=== Study text ===
··········
Prince Bernhard was a very outspoken person who often flouted protocol by remarking upon subjects about which he felt deeply. Almost until his last day, he called for more recognition for the Polish veterans of the Second World War, who had figured greatly in the liberation of the Netherlands. However, it was not until after his death that the Dutch Government publicly recognised the important role of the Polish Army in the liberation, when on 31 May 2006, at the Binnenhof in The Hague, Queen Beatrix conferred the Military William Order, the highest Dutch military decoration, on the Polish 1st Independent Parachute Brigade. The award is now worn by the 6th Airborne Brigade which inherited the battle honours of the brigade.

== First president of the World Wildlife Fund ==
Prince Bernhard helped found the WWF and was the first president of the WWF from its founding year 1961 until 1976.
To fund the WWF, he created the 1001 club in 1970. It was an exclusive club of members that helped raise US$10 million for the WWF, including people like Henry Ford, Gianni Agnelli, Alfred Heineken. He was deeply involved in the creation of numerous nature reserves, including the Chitwan National Park in Nepal, tiger reserves in India, Biebrza National Park in Poland, and the Taï National Park in Côte d'Ivoire.
··········
=== Assigned task 1 ===
According to the passage on Prince Bernhard, in which years was he the first president of the WWF?
=== Assigned task 2 ===
Continue the passage on Prince Bernhard from where it stops.

=== The data ===
··········
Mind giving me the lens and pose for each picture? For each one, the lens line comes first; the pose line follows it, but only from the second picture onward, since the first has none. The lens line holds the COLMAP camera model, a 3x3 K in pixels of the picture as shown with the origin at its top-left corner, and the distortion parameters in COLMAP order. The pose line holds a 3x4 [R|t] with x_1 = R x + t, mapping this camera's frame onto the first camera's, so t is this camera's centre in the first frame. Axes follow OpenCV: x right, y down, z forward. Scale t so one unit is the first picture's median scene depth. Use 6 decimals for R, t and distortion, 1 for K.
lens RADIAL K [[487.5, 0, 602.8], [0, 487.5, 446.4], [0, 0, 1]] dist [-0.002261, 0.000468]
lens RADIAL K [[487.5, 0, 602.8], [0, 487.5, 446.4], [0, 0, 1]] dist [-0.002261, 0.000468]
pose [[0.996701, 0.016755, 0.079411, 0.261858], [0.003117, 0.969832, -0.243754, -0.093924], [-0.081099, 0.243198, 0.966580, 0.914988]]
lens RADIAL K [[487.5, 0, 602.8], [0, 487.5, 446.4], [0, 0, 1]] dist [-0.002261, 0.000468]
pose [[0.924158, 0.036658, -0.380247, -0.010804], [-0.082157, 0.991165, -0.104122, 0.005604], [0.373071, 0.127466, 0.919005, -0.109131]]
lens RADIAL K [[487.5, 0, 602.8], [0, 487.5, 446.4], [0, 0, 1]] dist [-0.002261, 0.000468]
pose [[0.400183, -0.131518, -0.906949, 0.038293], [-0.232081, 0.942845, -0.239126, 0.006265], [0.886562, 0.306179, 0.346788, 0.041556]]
··········
=== Exercise answer 1 ===
From 1961, the WWF's founding year, until 1976.

=== Exercise answer 2 ===
== Friendships, jetset and international connections ==
Prince Bernhard was seen as a jet-setting and charismatic ambassador for the Dutch during post-war reconstruction. He was well known for his exclusive car collection, which included special edition Ferraris made for him by his friend Enzo Ferrari and his love for racing competitions, like Formula 1. He owned 14 Ferraris Berhard travelled around the world; he had his own airplane and had a licence to fly, having been part of the Royal Air Force during the war. After the war, he bought a Douglas C-47 Skytrain from the US army and used it as his personal plane.

He travelled to places like France, Italy, Argentina, Africa, England and the US where he had many friends in high places. His language skills included Dutch, German, French, English and Spanish. Prince Bernhard reportedly maintained friendships with several high-profile international figures. They included Nelson Mandela due to his interest in National Parks and work for WWF, David Rockefeller as one of his colleagues at Bilderberg, Mohammad Reza Shah Pahlavi, Eva Perón was part of his connection with Argentina, Enzo Ferrari and Gianni Agnelli due to his interest in cars and racing, Ian Fleming, Walter Bedell Smith. and Allen Dulles due to his time in London during the war working with British and US Intelligence and the Dutch military/resistance.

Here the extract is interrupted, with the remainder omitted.